I apologize to Katha Pollitt.
i think it’s worthless to criticize him for not calling out the clintons. he’s already written on it. this essay is about something else.
also? i’m sick to fucking death of the folks who think anyone has to criticize clinton in order to criticize obama. i’ve spent 10 years criticizing the two of them, including risking some funding over it when i criticized thirdwayism in a paper i wrote for a research collaborative.
as a side note, re: lbo list, i am especially pissed right now b/c julio huato thought that he’d somehow persuaded me to agitate for obama at work. the fuckhead couldn’t fathom that, as a leftist, i can talk about my crits of obama in the lbo space, but hardly bother with workmates, where i’m going to listen and ask questions and often play dumb, if only to get them to think a little more critically.
i DO NOT shove my left socialist politics down their throat. i do NOT shove my refusal to vote politics down their throat.
it’s baby steps baby steps. these guys, died in the whole democrat ass suckers, seriously can
‘t imagine that * i. just. don’t. give. a. shit.* but i will use voting talk and election talk to make baby steps inroads with workmates who, say, claim clinton or obama are substantially different.
oh? huh. not paying attention. how?
gary — why on earth do you say “radical message”? obama has no radical message and never has. he doesn’t pretend to be center, covering up his radicalness. he *is* just as rightwing as clinton and mccain.
well sheesh. first of all…ihearyou. second. i meant that it’s like sweeping your radical message under the fridge comment as a sarcasm. my point was supposed to be that lefty folks sometimes want too much from authenticity. what politician is authentic? who are we kidding, right? obama is not the black moses. (oh wait, that’s isaac hayes. (before scientology, of course.))
i really do think that obama is powerfully unaware of just how much he is avoiding a true radical agenda. if his message was radical, he’d have been pointing out the white power structure all along and he’d actually be communicating with the people who have been helping him gain the nomination. instead, he’s addressing white middle class america. par for course, i’d say. quite conservative, after all.

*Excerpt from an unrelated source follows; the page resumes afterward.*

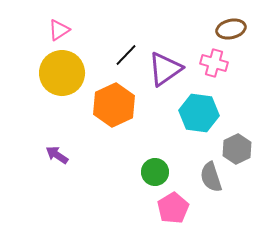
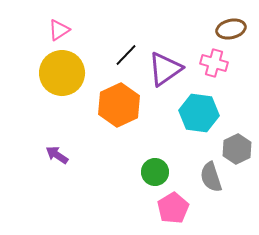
orange hexagon: moved 5 px right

we have clinton grandstanding on the back of pickup trucks about bullshit tax breaks–old school populist politics, yawn–and obama playing to naive sentimental liberals who just wanna see a black man make good. double yawn.
i am tired of it all, too. so what is a lefty to do?
who says anything about authenticity? no one, least of all reed, thinks that to be authentically black, you have to be a leftist.
i think you make the same mistake as anthony.
who is reed’s autdience? it’s leftists. he’s not chastizing obama, who doesn’t expect to be authentic.
most leftists don’t expect authenticity from most politicians, either.
but in the circles reed travels these days — at least from reading doug — there are leftists who think obama has potential for a more radical politics. they think he’s keeping it on the down low to get elected and is just saying stuff about race, when of course no real black man in america can think racism is 90% taken care of (obama’s percentage, not mine).
that is the projection of white and black liberals and democrats and pwogs and leftists. especially whites, i think.
he fulfills that black savior stereotype — and in that sense, its racist. you can see that black savior stereotype throughout our culture: the wise black man or woman who is more in touch with nature or spirituality or something and must teach whitey how to be real. the down to earth black sidekick in every action adventure flick.
about the only film i can think of the walked away from that was cruise’s flick that bombed not too long ago — the one where he plays a killer for hire, hires a limo and exposes the black guy driver for being a fraud.
anyway, i’ve got to go back to work. i’m home doing training.